There were three special elections to the United States Senate in 1941 during the 77th United States Congress.

Race summary 
In these elections, the winners were elected in 1941 after January 3; sorted by election date.

Mississippi (special) 

Four-term Democratic senator Pat Harrison died June 22, 1941 and Democrat James Eastland was appointed June 30, 1941 to continue the term.  Democrat Wall Doxey won the September 29, 1941 special election, but would later lose renomination to Eastland for the next term in 1942.

South Carolina (special) 

James F. Byrnes (Democratic) had resigned July 8, 1941 and Alva Lumpkin (Democratic) was appointed July 22, 1941 to continue the term.  Lumpkin died, however, August 1, 1941, so Roger C. Peace (Democratic) was then appointed August 5, 1941 to continue the term.  Peace was not a candidate in the special election.

RECORDS SUPPLIED:
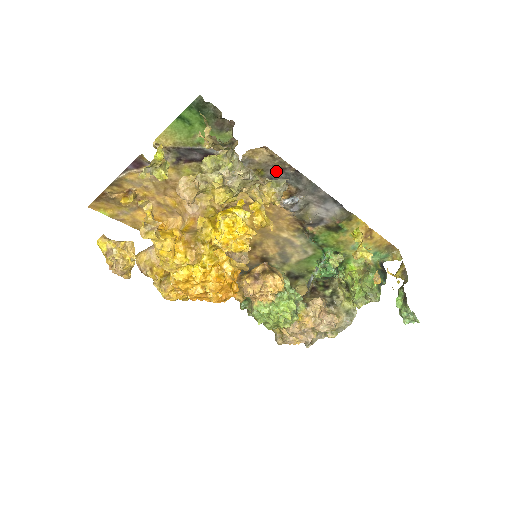
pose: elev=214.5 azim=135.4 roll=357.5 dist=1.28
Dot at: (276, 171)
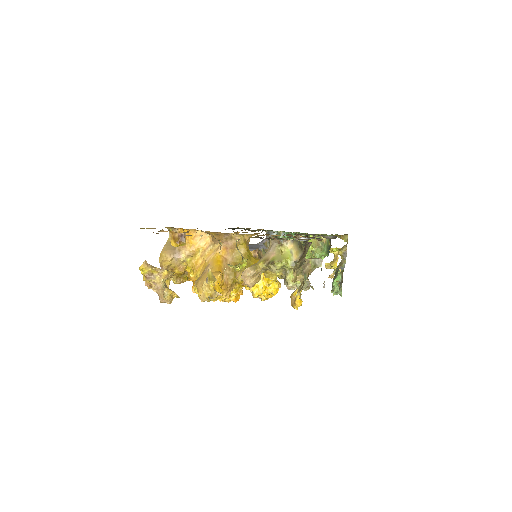
Dot at: occluded
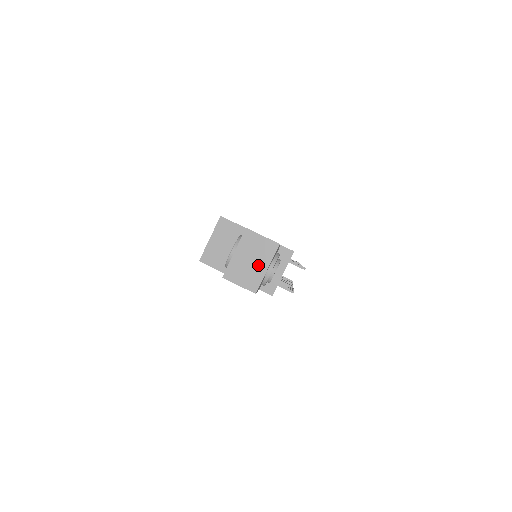
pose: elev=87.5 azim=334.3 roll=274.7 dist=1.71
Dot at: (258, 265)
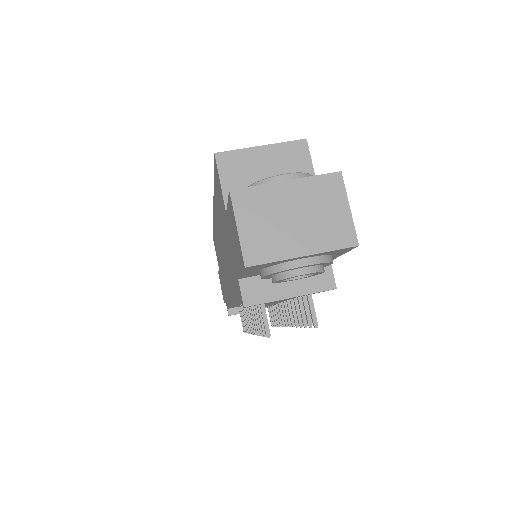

COMPLETE THE FOLLOWING:
#1 Transcribe the rows exactly, everything from the line containing "pose: elev=87.5 azim=334.3" down to the end of the rows, leaving out the pictures.
#2 Pick up the text on the 1941 U.S. Senate special elections from its last sentence and continue it.

ANSWERS PER TASK:
#1
pose: elev=87.5 azim=334.3 roll=274.7 dist=1.71
Dot at: (258, 265)

#2
Governor Burnet R. Maybank took the most votes in the September 2, 1941 Democratic primary over Governor Olin Johnston and Representative Joseph R. Bryson. Maybank then won the September 16, 1941 primary runoff. Maybank won the general election unopposed and would serve through two general elections (1942 and 1948) until his death in 1954.

Texas (special) 

Democrat Morris Sheppard died April 9, 1941 and Democrat Andrew Jackson Houston was appointed April 21, 1941  to continue the term.  Houston died, however, June 26, 1941, before the August 4, 1941 special election. In a 14-candidate race, "Pappy" W. Lee O'Daniel (Democratic) won a slim plurality over Representative Lyndon Baines Johnson (Democratic), which was sufficient for the election.

References 

 Mississippi: United States Congressional Elections, 1788-1997 The Official Results Michael J. Dubin
 Texas: Southern Primaries and Elections, 1920-1949 (O'Daniel, Johnson, Mann, Dies) and Brownsville Herald, 6/15/1941 (rest)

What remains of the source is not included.